McDonald has a 4.34 ERA in five starts, but one horrible inning against the White Sox (he plunked the first two batters, more zaniness ensued, and he got charged with seven runs) severely cost him. Remove that, and the ERA is 2.70.

Update: Mahle was placed on the 15-day injured list with a hamstring strain. McDonald stays in the rotation.

Troubles in third-base coaching box

In retrospect, it was probably unfair for the Giants to make Hector Borg their third-base coach. Yes, he gained some experience in the minors and winter ball, but the majors is a faster style of play, and he could have used more grooming.

One option for the Giants would have been breaking in Borg as the first-base coach, the old-school approach for introducing new coaches, where the responsibilities aren’t as heavy and the pressure isn’t as heightened.

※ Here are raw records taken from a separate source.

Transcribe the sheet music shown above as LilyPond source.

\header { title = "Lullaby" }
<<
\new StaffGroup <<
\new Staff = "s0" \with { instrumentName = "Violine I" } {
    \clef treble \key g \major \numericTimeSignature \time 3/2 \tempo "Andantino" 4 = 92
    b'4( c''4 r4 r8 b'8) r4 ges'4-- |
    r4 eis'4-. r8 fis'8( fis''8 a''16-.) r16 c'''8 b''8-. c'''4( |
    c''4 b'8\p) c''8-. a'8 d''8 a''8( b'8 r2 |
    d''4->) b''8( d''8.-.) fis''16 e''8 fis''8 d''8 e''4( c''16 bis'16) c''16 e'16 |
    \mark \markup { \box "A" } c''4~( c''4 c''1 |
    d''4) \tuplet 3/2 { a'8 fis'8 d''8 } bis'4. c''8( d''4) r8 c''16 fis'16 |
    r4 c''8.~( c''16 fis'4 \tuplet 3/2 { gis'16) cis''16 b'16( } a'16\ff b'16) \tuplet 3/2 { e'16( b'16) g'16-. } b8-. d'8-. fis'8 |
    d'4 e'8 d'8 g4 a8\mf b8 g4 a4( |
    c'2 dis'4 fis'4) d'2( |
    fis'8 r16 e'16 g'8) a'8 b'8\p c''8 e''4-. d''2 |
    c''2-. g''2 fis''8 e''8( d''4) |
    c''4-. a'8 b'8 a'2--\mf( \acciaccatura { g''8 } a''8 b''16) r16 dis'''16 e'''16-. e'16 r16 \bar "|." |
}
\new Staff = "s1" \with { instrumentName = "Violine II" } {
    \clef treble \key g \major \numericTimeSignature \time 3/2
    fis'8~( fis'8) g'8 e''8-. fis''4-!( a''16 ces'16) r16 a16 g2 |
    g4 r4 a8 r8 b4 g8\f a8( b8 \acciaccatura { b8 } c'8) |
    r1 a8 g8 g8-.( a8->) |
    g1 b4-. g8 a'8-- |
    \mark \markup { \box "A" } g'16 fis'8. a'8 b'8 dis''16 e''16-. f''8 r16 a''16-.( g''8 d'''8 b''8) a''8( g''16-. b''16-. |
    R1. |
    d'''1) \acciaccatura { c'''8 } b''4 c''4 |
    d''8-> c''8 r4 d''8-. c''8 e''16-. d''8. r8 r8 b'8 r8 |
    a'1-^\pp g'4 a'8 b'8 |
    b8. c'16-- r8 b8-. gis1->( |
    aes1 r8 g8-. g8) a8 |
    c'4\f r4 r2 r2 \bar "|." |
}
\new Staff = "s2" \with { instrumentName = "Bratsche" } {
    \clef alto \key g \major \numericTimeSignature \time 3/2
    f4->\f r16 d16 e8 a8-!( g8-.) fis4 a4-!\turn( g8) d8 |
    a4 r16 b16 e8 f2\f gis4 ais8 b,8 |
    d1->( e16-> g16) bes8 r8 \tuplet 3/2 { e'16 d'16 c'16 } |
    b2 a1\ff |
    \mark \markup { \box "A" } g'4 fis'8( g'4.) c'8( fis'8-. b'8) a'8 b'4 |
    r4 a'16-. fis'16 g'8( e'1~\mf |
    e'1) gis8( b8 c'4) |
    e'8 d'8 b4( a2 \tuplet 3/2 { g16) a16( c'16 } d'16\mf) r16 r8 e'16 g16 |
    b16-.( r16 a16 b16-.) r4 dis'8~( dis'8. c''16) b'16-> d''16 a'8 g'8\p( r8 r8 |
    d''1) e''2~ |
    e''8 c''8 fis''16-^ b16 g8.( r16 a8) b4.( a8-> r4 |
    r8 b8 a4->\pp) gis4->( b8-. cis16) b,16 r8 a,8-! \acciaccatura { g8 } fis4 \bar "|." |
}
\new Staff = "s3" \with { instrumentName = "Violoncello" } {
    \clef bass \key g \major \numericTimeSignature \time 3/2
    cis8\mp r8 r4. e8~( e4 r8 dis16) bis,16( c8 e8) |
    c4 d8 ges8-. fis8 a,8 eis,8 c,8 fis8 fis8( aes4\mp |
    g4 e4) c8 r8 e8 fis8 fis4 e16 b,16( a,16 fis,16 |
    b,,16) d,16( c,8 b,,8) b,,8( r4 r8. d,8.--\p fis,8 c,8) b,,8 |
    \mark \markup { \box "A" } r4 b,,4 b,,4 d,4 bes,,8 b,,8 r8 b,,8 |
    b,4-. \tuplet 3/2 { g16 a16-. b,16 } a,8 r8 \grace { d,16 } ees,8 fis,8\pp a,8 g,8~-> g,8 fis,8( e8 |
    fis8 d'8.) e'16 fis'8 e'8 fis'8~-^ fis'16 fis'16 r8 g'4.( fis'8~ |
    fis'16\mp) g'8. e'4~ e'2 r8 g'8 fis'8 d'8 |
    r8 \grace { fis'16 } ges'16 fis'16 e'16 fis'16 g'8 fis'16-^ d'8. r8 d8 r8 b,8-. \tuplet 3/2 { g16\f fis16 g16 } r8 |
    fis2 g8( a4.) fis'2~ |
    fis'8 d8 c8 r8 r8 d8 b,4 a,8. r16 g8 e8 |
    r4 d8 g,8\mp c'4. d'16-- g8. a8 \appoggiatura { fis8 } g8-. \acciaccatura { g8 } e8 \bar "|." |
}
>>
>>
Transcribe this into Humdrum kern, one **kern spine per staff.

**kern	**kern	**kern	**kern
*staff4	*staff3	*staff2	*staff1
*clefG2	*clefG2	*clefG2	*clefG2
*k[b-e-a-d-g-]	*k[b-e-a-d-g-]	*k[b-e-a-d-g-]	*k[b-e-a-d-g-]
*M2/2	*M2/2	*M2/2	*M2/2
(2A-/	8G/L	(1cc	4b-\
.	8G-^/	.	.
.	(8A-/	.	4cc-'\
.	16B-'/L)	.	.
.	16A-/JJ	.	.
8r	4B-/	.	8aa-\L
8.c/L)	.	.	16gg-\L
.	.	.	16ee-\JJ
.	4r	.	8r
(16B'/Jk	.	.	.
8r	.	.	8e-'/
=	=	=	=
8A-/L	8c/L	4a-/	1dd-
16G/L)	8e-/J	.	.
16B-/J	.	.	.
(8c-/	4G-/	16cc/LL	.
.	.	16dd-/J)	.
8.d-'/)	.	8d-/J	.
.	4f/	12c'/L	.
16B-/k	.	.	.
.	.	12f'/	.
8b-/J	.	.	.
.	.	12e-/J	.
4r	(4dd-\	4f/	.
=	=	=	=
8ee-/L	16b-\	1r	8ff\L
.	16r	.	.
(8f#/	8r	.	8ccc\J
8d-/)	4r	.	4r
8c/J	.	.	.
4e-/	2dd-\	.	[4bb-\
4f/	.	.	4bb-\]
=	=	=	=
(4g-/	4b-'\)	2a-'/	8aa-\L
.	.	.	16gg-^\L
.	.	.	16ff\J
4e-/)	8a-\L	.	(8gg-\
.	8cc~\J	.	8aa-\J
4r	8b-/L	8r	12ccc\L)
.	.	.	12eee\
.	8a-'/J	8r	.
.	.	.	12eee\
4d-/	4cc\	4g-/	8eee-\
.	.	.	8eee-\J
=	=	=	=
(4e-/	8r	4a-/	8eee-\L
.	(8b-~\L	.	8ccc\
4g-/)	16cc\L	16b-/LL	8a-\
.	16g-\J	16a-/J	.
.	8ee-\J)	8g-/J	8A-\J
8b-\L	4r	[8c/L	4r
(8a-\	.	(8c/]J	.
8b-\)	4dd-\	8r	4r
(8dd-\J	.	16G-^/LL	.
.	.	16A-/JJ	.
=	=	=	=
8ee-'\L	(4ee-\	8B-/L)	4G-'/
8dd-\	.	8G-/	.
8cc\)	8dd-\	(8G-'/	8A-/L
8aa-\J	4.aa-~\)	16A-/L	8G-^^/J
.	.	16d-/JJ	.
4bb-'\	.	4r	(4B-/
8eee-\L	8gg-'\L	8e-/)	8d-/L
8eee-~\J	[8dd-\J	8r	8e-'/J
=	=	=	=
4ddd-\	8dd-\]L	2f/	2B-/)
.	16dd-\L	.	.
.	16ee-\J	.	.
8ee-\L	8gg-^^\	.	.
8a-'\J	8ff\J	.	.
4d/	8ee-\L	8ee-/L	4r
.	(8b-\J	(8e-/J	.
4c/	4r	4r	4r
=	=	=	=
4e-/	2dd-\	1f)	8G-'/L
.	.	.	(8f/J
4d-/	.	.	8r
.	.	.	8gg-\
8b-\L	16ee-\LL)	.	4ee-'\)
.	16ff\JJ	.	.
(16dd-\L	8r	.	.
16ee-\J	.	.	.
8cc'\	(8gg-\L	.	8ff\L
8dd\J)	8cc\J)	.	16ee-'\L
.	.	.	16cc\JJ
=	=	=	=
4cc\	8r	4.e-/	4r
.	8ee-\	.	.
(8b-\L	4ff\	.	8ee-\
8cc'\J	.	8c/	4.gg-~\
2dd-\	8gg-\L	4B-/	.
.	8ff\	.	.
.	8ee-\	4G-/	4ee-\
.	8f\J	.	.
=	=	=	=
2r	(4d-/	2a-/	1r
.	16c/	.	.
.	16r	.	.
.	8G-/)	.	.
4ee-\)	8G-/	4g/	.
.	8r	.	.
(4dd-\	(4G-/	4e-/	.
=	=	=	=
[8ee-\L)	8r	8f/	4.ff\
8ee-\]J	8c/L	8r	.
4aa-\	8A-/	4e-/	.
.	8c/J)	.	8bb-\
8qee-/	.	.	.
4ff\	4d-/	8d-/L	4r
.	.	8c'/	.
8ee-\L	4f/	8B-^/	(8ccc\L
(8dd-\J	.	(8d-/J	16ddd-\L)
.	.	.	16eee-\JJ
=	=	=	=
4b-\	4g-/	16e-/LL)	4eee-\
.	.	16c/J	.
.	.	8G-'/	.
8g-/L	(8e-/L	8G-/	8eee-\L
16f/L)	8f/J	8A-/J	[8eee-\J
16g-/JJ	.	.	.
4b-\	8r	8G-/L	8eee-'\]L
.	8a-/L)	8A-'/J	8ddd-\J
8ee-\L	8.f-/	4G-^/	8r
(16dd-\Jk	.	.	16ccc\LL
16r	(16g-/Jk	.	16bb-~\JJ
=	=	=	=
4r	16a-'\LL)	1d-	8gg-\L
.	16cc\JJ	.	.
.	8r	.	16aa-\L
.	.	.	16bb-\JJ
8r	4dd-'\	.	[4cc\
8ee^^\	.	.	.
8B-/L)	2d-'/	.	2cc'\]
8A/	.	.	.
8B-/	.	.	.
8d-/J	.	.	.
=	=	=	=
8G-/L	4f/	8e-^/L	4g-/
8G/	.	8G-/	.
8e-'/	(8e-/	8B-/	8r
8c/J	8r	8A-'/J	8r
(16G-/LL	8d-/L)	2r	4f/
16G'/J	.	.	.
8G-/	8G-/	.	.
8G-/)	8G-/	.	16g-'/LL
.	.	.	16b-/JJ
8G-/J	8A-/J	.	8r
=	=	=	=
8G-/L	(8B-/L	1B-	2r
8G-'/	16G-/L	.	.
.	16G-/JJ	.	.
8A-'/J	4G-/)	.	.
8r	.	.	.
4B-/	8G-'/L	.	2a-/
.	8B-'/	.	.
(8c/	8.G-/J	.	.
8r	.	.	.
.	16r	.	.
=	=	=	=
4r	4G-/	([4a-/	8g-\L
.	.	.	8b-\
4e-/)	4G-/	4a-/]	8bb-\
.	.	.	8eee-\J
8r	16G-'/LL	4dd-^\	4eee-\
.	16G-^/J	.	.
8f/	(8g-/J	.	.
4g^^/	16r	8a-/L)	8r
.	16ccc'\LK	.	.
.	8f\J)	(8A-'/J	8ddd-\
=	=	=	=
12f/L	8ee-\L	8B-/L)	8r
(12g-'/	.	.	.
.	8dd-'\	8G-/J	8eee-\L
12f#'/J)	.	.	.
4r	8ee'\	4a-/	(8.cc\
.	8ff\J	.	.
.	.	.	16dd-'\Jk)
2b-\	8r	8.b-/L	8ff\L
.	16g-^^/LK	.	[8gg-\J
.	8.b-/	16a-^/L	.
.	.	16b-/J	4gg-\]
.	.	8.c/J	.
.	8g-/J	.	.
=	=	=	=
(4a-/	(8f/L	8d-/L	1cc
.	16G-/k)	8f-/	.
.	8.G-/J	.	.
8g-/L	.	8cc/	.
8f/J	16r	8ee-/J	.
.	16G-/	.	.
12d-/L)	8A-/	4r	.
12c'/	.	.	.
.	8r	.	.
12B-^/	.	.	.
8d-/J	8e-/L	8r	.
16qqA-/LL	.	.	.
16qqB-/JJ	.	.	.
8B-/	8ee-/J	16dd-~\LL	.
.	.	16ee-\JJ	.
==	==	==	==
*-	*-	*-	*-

Borg, 41, is a faithful and likable organizational man who has been in the system for two decades as a player and coach but has made several costly mistakes sending runners and holding runners. The latest came Wednesday when he waved Adames home on Arráez’s single. Everyone in the park could have predicted doom, and Adames was as easy out.

It wasn’t the right situation to get ultra aggressive. The Giants would have had two runners aboard with one out and their best hitter coming up in Schmitt. Instead, there were two outs, and then Arráez got picked off second base. The bat was taken out of Schmitt’s hands.

While Borg was off four days for a family funeral, the reliable Ron Wotus, 65, filled in as the third-base coach. Maybe that’s the path the Giants take the rest of the season, with Borg getting reps at first base.

Update: Borg was reassigned to a new role with the player development staff. Wotus is the new third-base coach, at least for the interim.

Move in the wall? Not a chance

Three straight games, Giants hitters crushed pitches to right-center at Oracle Park. Not enough to clear the wall, but all (based on the distance and overlap metrics) would have been home runs in the other 29 parks — Rafael Devers twice and Eldridge once. Only in San Francisco, where the wall is 415 feet from the plate, do those long drives stay in the yard.

After Eldridge’s 407-footer was caught, he said he got a note from his agent congratulating him for getting “Oracle’d.” I asked Vitello, despite his brief time here, if he has become a proponent of moving in the wall, especially now that the Giants have two mashers who swing left-handed.

Vitello did the right thing. He pivoted and said, “Obviously, we’ve got other problems to worry about.” For example, he mentioned throwing more strikes and swinging at more strikes, and also, “Everybody needs to come to work and be relaxed and have fun.”

Everybody needs to adjust to the dimensions and elements too. Willie Mays hit 660 home runs and made his home at two of the goofiest yards in baseball history, the Polo Grounds and Candlestick Park. He didn’t complain; he adjusted. He couldn’t hit homers to center field at the Polo Grounds because it was 482 feet straight away, so he learned to attack the lines and alleys. At windy Candlestick, he found it hard to hit long fly balls over the left-field wall, so he hit balls into the jet stream in right-center.

The beauty of this ballpark is its uniqueness, so don’t mess with it. Deal with it. Like the teams from 2010, 2012, and 2014.